## MATERIAL FOR THIS EXERCISE
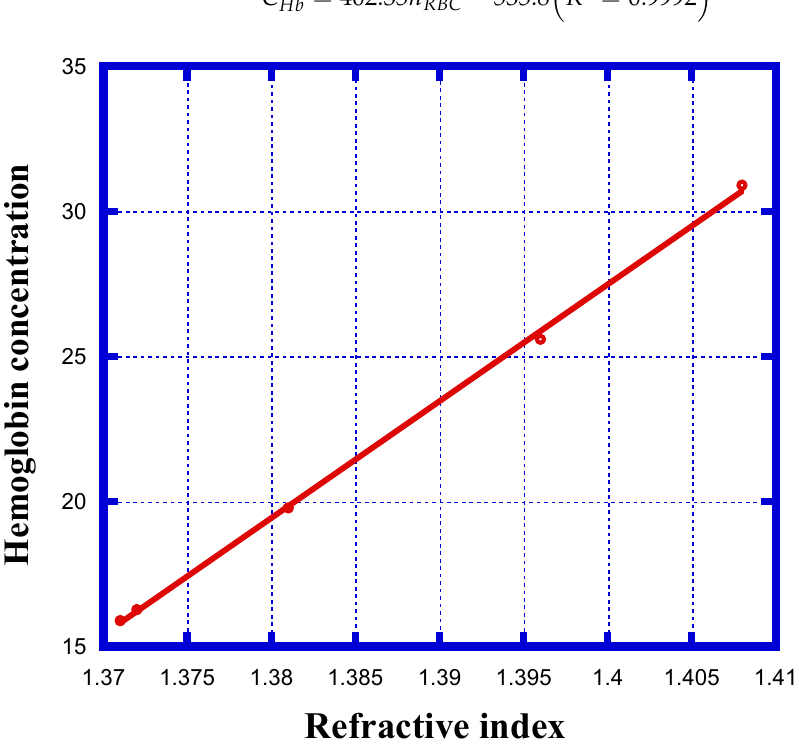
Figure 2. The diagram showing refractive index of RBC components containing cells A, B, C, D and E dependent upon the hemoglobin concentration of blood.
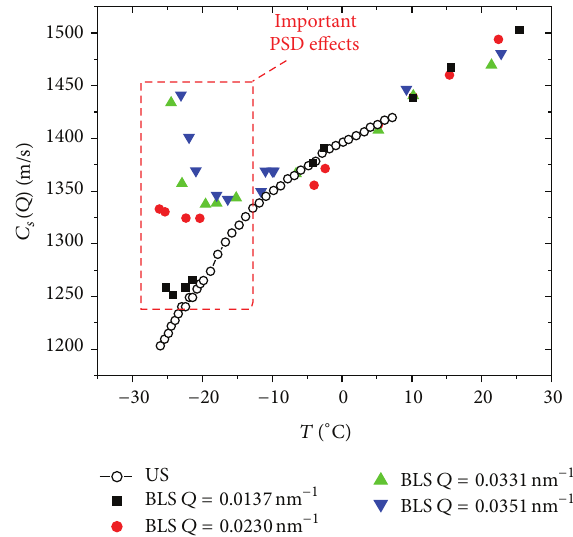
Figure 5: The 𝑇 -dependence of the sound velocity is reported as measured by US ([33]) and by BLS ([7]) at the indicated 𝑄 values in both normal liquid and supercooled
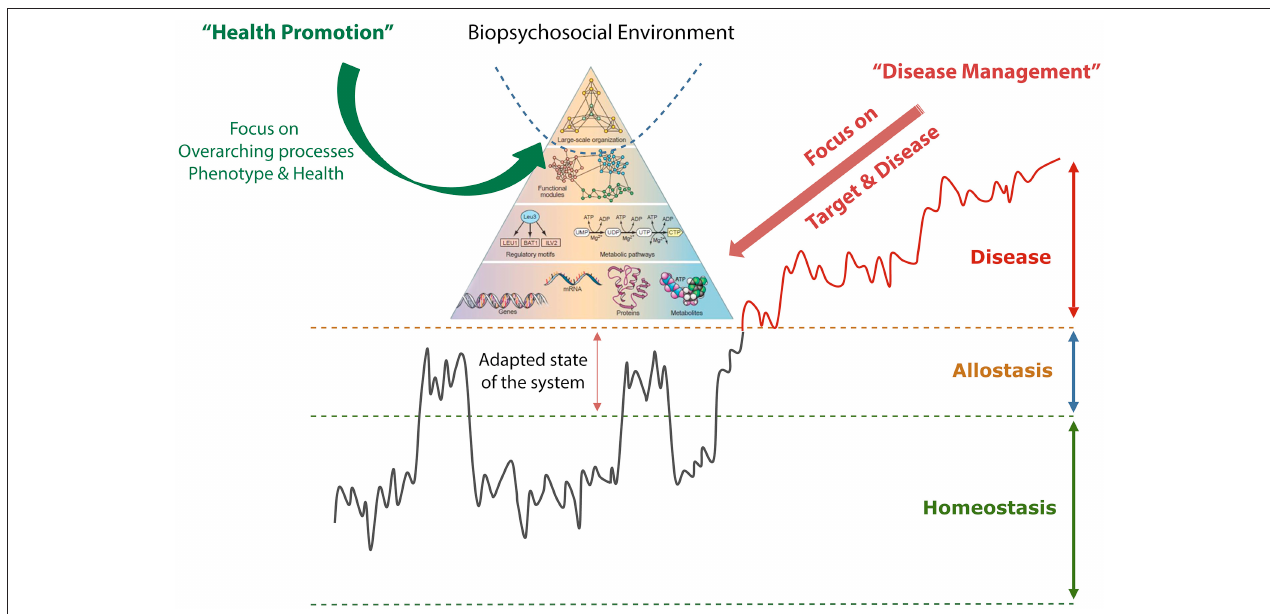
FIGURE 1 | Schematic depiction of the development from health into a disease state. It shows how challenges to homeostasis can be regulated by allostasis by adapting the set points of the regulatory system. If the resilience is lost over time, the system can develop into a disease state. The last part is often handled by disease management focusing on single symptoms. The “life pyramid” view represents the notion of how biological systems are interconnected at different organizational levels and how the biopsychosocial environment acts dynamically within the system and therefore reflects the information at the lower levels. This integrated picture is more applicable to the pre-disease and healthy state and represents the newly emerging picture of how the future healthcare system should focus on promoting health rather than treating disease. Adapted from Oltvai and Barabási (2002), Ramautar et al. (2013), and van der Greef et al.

* * *

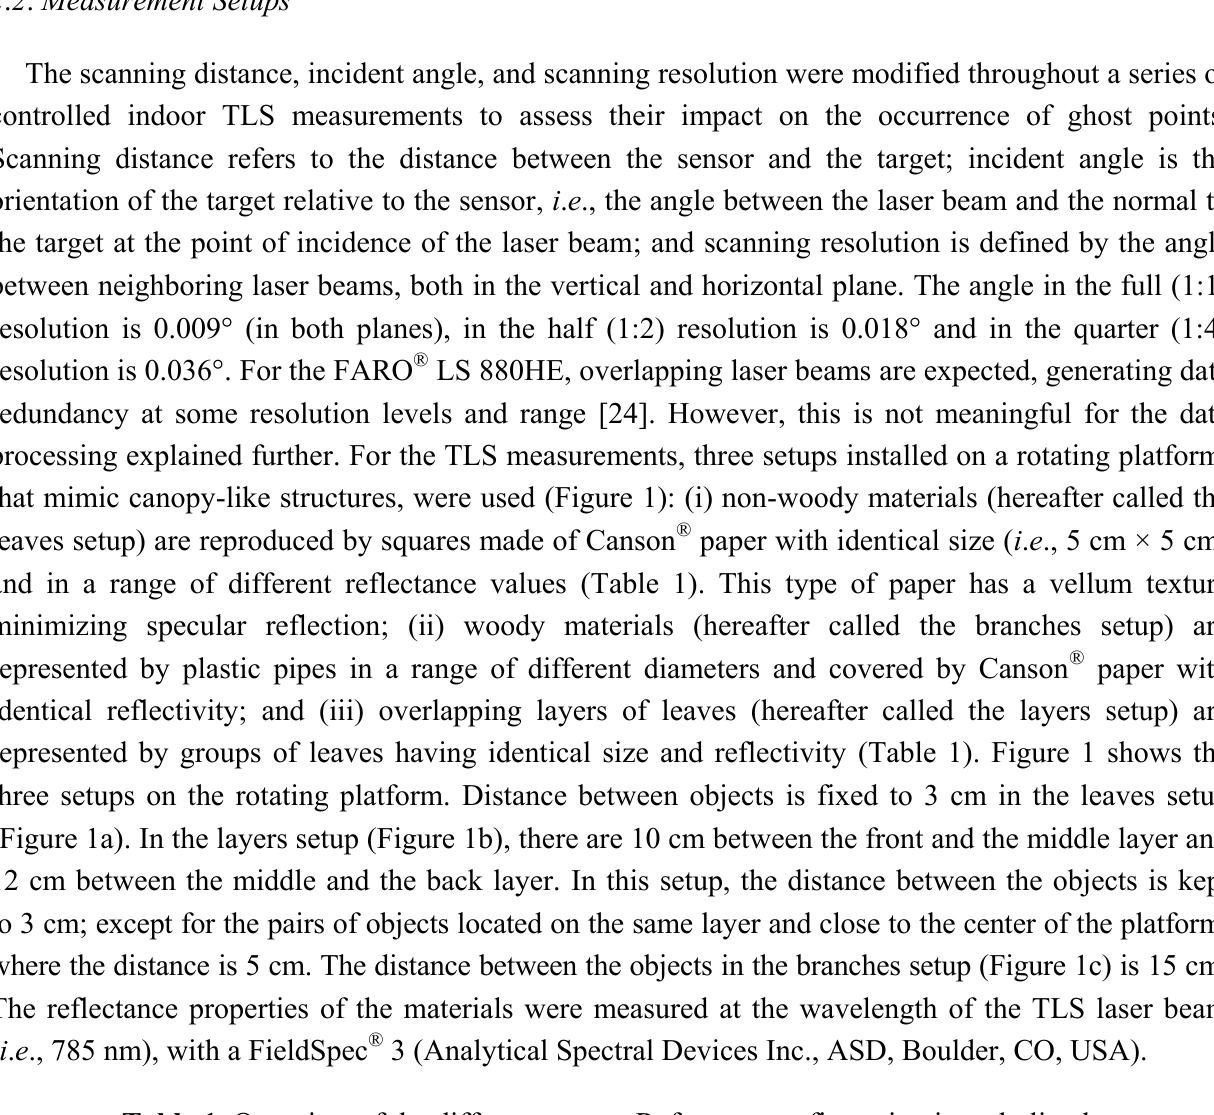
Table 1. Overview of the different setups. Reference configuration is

## WHAT IS BEING ASKED
Because only one stretch of the records is wanted, please output the lines from the one holding "Figure 2. The" through the one holding "FIGURE 1 | Schematic" exactly, both included, and leave every picture out.

## EXERCISE OUTPUT
Figure 2. The diagram showing refractive index of RBC components containing cells A, B, C, D and E dependent upon the hemoglobin concentration of blood.
Figure 5: The 𝑇 -dependence of the sound velocity is reported as measured by US ([33]) and by BLS ([7]) at the indicated 𝑄 values in both normal liquid and supercooled
FIGURE 1 | Schematic depiction of the development from health into a disease state. It shows how challenges to homeostasis can be regulated by allostasis by adapting the set points of the regulatory system. If the resilience is lost over time, the system can develop into a disease state. The last part is often handled by disease management focusing on single symptoms. The “life pyramid” view represents the notion of how biological systems are interconnected at different organizational levels and how the biopsychosocial environment acts dynamically within the system and therefore reflects the information at the lower levels. This integrated picture is more applicable to the pre-disease and healthy state and represents the newly emerging picture of how the future healthcare system should focus on promoting health rather than treating disease. Adapted from Oltvai and Barabási (2002), Ramautar et al. (2013), and van der Greef et al.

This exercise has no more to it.